- **Exercise objective**:
Please reproduce everything from the start of the records down to the line containing "<instances>", both ends included, without changing a character.

- **Dataset entries**:
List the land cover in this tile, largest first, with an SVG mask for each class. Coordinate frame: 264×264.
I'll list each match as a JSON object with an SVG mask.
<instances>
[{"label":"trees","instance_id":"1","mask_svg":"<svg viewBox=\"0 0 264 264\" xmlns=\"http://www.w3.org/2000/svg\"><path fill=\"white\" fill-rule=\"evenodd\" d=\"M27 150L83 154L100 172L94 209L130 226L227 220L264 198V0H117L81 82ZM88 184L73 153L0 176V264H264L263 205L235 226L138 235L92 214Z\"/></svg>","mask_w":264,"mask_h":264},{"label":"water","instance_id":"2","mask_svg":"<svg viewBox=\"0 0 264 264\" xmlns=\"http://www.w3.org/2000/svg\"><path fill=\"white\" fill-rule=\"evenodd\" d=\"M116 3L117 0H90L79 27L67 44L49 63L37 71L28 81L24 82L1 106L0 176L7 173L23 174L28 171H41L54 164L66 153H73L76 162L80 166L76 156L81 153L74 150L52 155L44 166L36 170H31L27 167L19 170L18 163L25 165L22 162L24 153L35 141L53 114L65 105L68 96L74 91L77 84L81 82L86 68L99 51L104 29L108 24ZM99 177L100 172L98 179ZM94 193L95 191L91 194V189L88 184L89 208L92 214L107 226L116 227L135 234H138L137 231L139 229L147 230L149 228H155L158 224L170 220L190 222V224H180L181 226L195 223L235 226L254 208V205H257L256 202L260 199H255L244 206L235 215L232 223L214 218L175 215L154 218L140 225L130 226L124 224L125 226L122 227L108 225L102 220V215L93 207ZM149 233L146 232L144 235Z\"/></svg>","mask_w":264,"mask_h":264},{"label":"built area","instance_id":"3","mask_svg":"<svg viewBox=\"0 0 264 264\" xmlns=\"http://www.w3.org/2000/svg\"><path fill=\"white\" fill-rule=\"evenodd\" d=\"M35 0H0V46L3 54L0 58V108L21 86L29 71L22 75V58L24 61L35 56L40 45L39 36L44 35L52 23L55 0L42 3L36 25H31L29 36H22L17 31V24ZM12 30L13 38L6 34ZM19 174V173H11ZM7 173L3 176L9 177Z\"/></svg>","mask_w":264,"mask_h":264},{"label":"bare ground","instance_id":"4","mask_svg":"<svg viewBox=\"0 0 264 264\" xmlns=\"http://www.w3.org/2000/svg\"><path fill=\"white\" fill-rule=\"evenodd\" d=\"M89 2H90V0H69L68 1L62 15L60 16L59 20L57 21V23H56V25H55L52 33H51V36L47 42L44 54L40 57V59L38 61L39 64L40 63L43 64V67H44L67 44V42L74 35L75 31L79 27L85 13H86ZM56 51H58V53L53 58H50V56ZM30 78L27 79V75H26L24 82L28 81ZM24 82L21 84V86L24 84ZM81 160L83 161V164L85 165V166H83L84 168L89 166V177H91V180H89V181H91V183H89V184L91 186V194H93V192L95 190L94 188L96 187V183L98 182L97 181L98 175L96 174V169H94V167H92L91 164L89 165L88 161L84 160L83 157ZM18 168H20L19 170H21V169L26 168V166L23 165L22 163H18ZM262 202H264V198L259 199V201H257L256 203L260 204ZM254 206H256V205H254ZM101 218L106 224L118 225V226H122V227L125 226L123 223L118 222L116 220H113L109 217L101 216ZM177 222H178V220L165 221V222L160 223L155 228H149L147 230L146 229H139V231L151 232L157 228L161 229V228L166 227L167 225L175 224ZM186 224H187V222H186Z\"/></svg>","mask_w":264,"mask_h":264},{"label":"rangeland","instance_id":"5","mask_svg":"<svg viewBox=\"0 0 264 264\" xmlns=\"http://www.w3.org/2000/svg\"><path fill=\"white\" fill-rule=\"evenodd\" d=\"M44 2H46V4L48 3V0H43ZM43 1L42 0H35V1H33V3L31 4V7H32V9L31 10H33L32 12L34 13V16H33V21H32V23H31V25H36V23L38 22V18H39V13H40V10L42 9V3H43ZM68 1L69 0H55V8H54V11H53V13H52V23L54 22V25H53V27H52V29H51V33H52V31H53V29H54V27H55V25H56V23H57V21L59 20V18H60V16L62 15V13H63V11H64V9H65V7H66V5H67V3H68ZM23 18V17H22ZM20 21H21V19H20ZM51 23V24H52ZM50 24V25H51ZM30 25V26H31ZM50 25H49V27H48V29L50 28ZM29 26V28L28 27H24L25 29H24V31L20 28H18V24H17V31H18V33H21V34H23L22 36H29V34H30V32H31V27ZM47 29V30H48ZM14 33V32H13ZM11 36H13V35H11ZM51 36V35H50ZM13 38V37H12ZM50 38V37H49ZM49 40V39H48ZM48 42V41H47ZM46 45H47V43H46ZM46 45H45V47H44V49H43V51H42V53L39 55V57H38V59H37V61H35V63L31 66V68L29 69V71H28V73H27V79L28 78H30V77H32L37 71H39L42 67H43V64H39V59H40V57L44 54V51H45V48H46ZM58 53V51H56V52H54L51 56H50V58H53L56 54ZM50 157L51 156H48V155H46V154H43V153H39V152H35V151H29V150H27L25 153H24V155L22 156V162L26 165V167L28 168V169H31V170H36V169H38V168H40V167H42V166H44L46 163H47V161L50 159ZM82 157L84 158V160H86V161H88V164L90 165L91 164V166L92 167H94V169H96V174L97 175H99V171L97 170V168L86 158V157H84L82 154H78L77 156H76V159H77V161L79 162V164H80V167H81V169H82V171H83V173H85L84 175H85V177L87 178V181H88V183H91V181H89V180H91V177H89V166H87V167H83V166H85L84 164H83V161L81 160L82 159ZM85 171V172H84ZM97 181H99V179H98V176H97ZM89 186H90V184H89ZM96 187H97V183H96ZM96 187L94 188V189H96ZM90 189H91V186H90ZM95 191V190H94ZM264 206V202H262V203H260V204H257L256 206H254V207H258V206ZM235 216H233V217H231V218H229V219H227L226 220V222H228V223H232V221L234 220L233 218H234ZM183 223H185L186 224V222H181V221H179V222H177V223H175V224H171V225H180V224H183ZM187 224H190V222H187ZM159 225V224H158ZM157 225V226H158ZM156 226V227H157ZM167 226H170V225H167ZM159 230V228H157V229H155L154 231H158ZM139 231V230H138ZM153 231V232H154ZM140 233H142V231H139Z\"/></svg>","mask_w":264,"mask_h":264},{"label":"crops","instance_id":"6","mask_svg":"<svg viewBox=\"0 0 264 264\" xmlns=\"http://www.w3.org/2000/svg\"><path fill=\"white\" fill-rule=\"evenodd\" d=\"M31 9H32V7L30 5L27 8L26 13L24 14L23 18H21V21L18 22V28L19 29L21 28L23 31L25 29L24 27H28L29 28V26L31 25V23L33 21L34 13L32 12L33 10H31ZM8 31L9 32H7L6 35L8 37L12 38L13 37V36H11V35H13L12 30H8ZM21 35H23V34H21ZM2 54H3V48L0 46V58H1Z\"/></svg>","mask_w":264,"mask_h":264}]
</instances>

- **Written response**:
List the land cover in this tile, largest first, with an SVG mask for each class. Coordinate frame: 264×264.
I'll list each match as a JSON object with an SVG mask.
<instances>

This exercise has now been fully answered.